My fifteen hundred pounds soon began to dwindle. From day to day I salved my conscience by assuring myself that, though I was spending my capital, I was making friends who could not fail to be useful to me. Inwardly I knew perfectly well that the class of young men I was mixing with could never help me to a livelihood. I shut up the house at Clapham and took rooms near Piccadilly, and eighteen months of my life were wasted in unprofitable lounging. I seldom rose till late, and when I was dressed strolled round to a luxurious bar near Bond Street to meet several boon companions and spend the afternoon in tippling. In the evening I frequented those theatres at which the more frivolous pieces were played, and afterwards hung about the stage doors. I soon found myself led into extravagances in the way of little suppers and small presents of jewellery, which made my capital disappear at an alarming rate. Like countless other young men before me, and no doubt since, I was unable to pull up, although I could feel my financial bark throbbing with impending disaster and could hear the roar of the rapids growing nearer and nearer. I shut my eyes and went ahead, hoping for a miracle. Somehow I obtained a reputation for riches for which there were no reasonable grounds. I managed to hold on for a year at high pressure, then for another six months with difficulty, living on the credit that twelve months’ ostentatious solvency had secured me. Then ensued a few months of decline, and on the morning of my twenty-third birthday I found myself heavily in debt and penniless. A few borrowed fivers kept me afloat for a short time and then Lionel Holland put a spoke in my wheel and sent me headlong. I had been asked to a supper given by a friend of mine who had just come of age. He had partaken frequently of my hospitality in my prosperous days, and, having some sense of gratitude, had not omitted me on this important occasion.

To my annoyance, I found that Lionel Holland, with whom I did not know my friend was acquainted, was of the party. We welcomed each other with outward civility, but I saw danger in his eye.

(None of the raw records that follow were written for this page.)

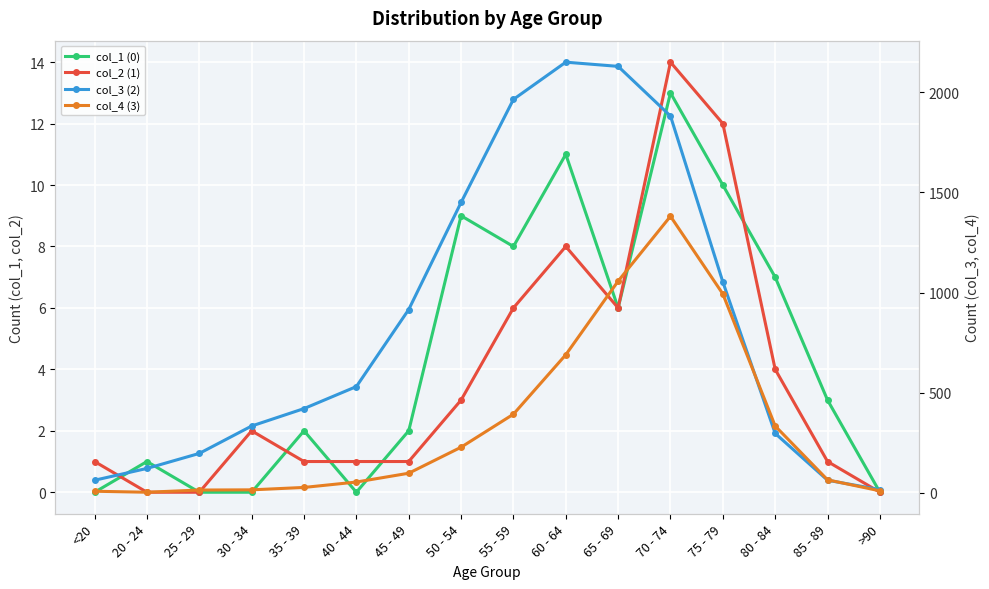

Which label corresponds to the largest value in the chart?

60 - 64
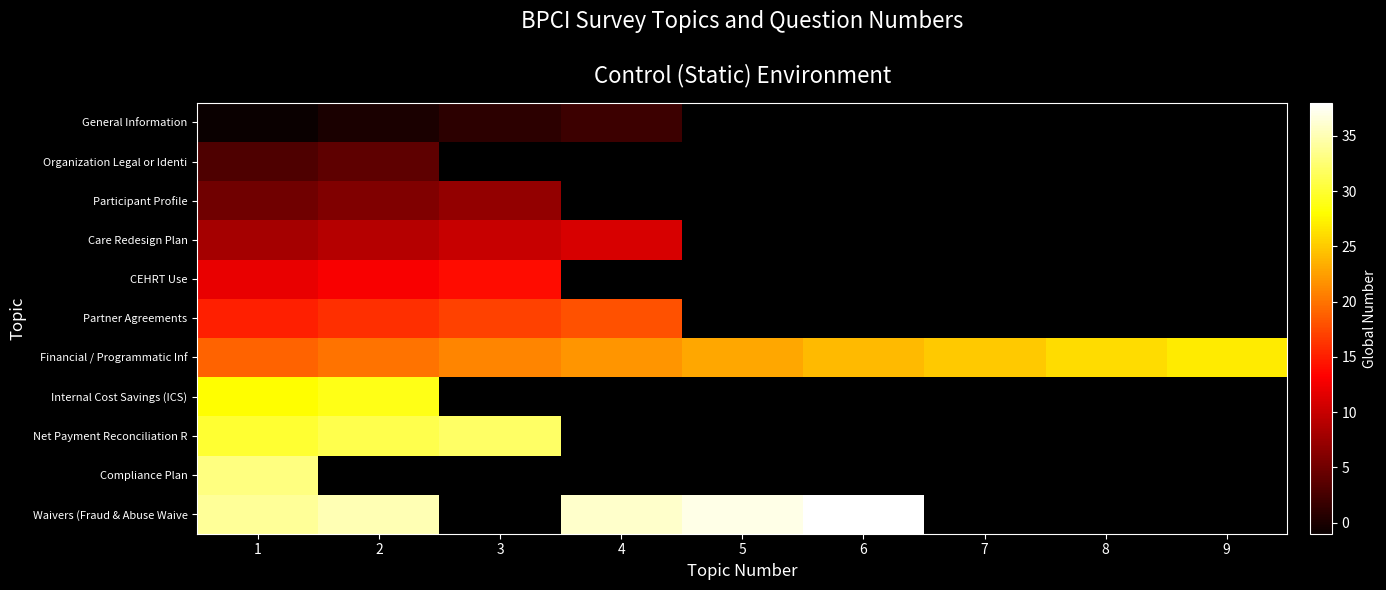

What is the smallest value displayed?

-1.0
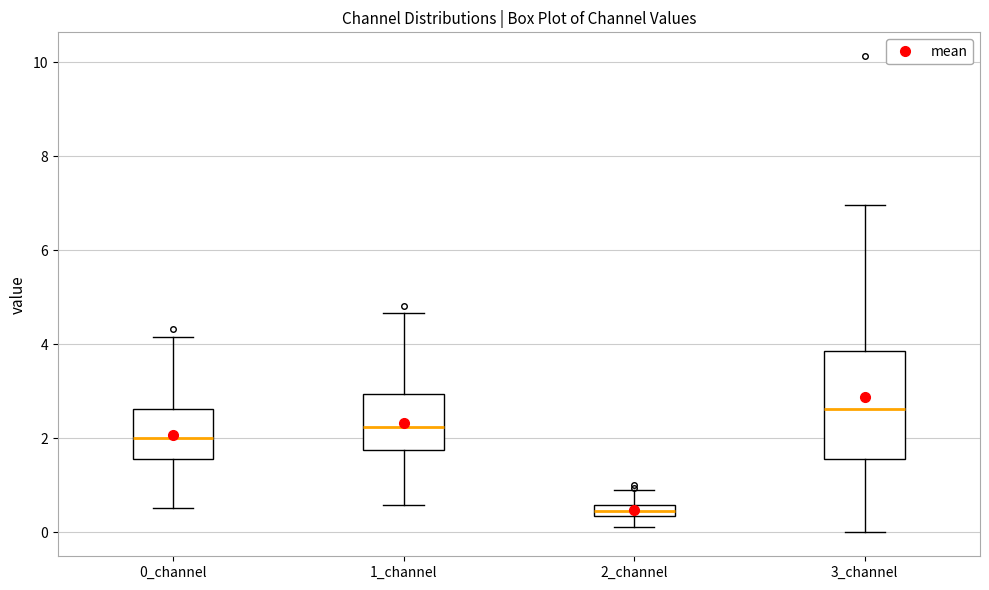

Which box is the tallest, from its lower edge to its upper edge?

3_channel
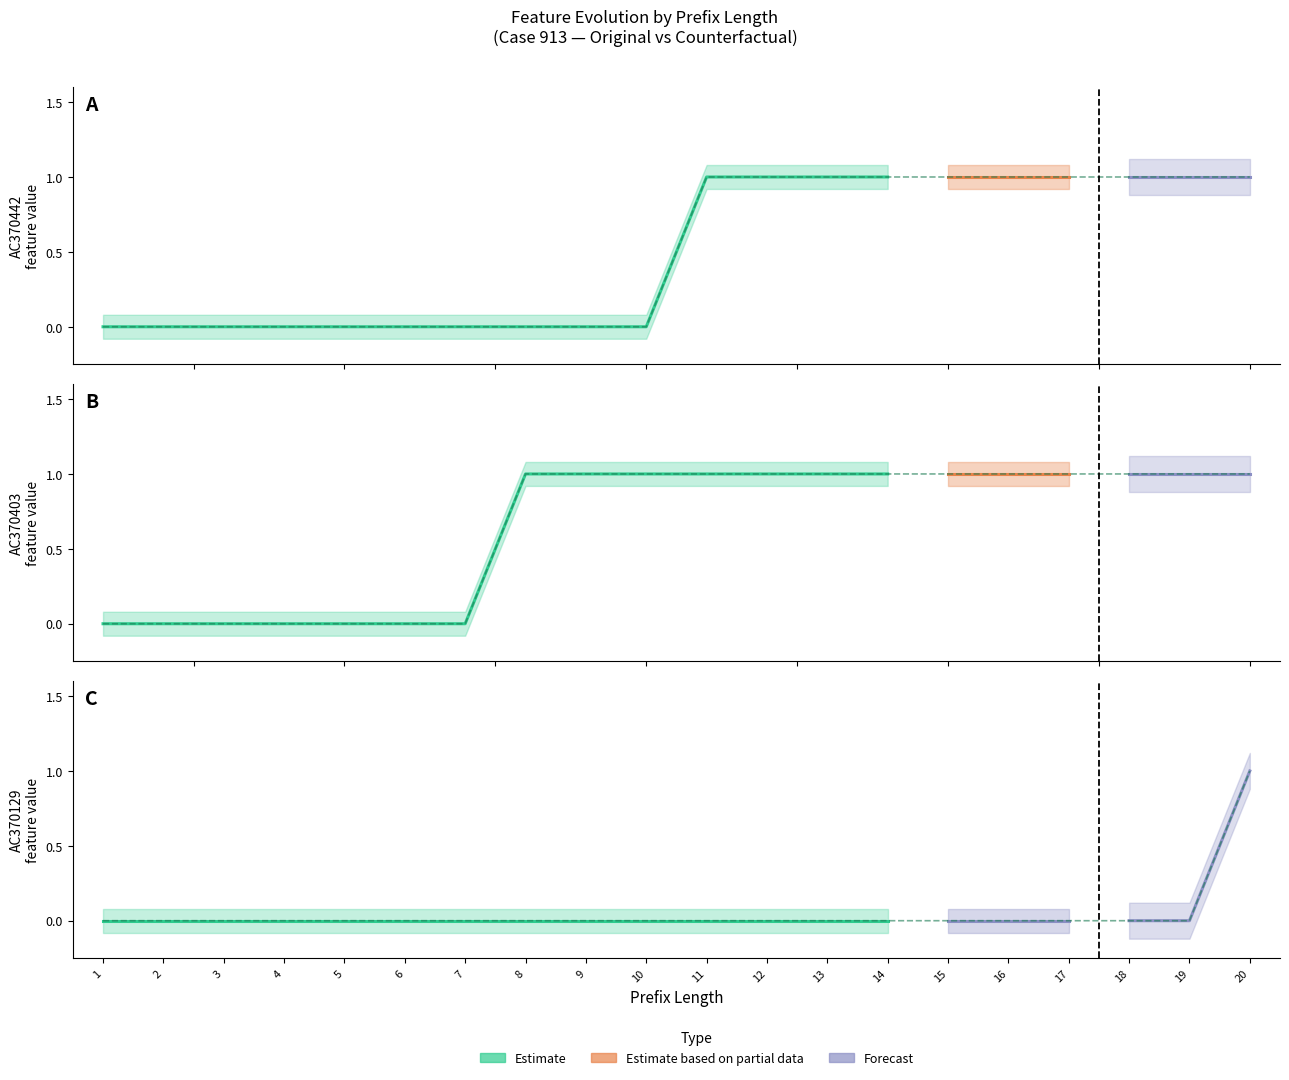

Which series has the widest spread of values?

AC370442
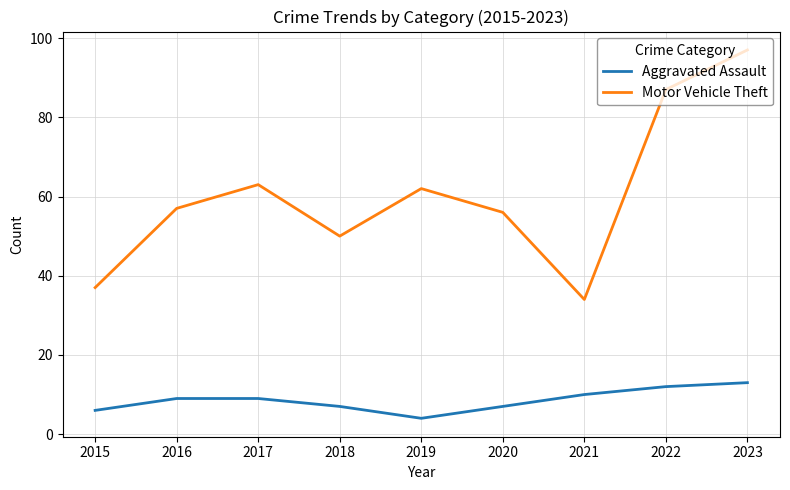

What are all the series names shown in the legend?

Aggravated Assault, Motor Vehicle Theft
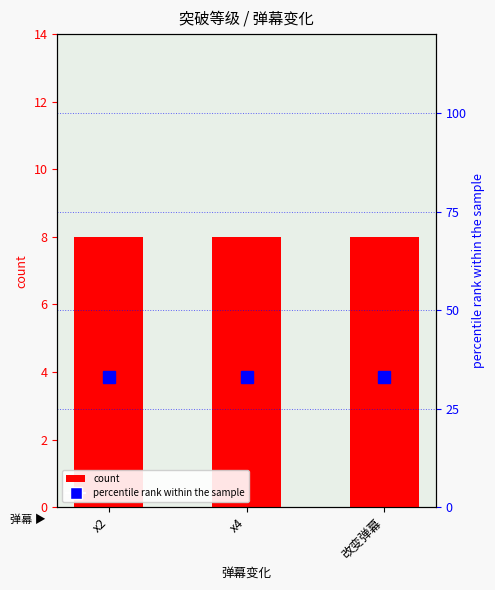

What is the sum of all count values?

24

The supper passed off pleasantly enough, and afterwards we took hansoms and drove to my friend’s rooms. I escorted a chorus-girl from the Frivolity, a particular friend of mine, with whom I was making desperate attempts to keep on terms of intimacy. Our hansom broke down, and my little friend, nervous and hysterical, fainted. I carried her into the vestibule of a well-known club, where, with the aid of brandy, she was brought round, and after ten minutes or so declared that she had no intention of going home, but asked me to take her on to join the others. We found them wondering what had happened to us, and in the excitement of detailing the scene I did not notice that the manner of the others had perceptibly changed towards me. As soon as I detected a certain coolness I realised that Lionel Holland had been saying something to my detriment. The women were especially distant, and I know no class who can make a man feel so unpleasantly that he is not wanted as the sort of female whom my host was entertaining. They have a genius for being cruel to anyone who is going under, and after all, it is not to be wondered at. They themselves have risked too much to care about increasing the odds. In such a mood, however, they are dangerous, for no considerations of breeding restrain them. My own particular friend was taken out of the room by one of the other women, and on her return I could see at once that she had had repeated to her whatever Lionel Holland had said. Her manner became suddenly insolent and aggressive, as if she felt that it was she who had been wronged. Inwardly I quaked, for I knew what she was capable of.

She had taken more wine than was good for her, and was by no means mistress of herself.